John glares at him. “What do you want me to do, Martin? Your friend is laying in there half dead, and I don’t think he gives a damn whether he recovers or not. Do you understand that? He’s still suicidal. I can see it. He should be in a hospital where they can get him on the right medications to balance him out.”

“Or zombify him.”

“Don’t be so melodramatic.”

“I’m not. Thorazine, Lithium, all that crap does is numb your brain.”

“James is ill, Martin. He’s distraught, maybe delusional. He just admitted to being hospitalized, probably for attempting suicide. Do you have any idea what the stats are for a long life with people who seriously attempt suicide? Of course you don’t. You write show tunes for a living.”

Martin looks at Kate standing near the butcher block island, flashes her a small, apologetic grin, then turns back to John. “He’ll never agree to it.”
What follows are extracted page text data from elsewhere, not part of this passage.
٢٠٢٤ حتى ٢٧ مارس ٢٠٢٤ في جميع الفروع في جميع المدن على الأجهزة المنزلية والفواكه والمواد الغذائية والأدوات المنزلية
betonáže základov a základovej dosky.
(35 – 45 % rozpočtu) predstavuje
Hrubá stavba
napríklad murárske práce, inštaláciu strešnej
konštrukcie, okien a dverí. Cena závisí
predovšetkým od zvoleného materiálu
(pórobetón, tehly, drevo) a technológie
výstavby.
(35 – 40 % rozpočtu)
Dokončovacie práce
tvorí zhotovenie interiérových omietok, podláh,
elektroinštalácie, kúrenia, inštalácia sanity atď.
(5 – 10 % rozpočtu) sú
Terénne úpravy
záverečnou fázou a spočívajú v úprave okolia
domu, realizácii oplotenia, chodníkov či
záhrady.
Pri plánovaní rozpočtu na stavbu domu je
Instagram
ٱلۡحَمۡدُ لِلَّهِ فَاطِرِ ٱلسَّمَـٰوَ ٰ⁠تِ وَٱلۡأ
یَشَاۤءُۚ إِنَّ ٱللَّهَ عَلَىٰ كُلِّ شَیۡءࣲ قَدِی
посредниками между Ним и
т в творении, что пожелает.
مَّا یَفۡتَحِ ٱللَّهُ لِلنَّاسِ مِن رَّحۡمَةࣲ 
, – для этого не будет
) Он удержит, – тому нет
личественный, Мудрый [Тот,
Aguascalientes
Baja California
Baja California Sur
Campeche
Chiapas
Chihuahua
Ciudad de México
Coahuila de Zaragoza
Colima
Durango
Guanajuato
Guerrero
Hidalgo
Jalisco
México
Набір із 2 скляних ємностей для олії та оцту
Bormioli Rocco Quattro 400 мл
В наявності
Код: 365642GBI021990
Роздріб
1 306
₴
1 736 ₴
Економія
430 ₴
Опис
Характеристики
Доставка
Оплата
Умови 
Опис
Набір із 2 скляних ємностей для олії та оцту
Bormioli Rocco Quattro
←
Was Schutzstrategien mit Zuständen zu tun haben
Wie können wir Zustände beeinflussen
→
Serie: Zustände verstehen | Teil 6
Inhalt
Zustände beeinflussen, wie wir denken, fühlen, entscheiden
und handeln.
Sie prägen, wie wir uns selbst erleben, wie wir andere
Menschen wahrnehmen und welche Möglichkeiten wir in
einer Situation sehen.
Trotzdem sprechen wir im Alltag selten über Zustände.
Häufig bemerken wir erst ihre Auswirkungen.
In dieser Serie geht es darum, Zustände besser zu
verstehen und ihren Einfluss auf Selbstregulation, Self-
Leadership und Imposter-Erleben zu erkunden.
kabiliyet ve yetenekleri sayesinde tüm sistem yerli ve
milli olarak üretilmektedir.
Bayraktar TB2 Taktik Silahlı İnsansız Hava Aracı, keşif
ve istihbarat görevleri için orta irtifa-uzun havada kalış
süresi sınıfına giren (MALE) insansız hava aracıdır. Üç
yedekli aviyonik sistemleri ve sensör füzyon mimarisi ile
“I don’t care.” John snaps back.

“You lock James up and you may be hurting him more than helping him. You ready to shoulder that, John.”

John glares at him. “Damn you, Martin. We let him walk out of here now and it’s like letting a drunk get behind the wheel.” He stays fixed on Martin another second then turns away in frustration.

“Let me talk to him, John. Find out what is going on before you do anything.” Martin waits for John's response but gets none. “I'm going to talk to him,” he says definitively as he passes John, and stops in front of Kate. “You okay, honey?”

She nods. She doesn't look okay. Her freckled face is ashen. She hugs herself with bare arms, the thin spaghetti straps of her camisole hang on her bare shoulders.

“Well, come in. Sit down,” and he indicates the kitchen table tucked into the glass breakfast nook. “John will get you your promised cup of coffee. I'll be back in a jiff. Hopefully with a reality check.” Martin flashes John a quick glance. John scowls back at him as Martin leaves him in the kitchen with Kate.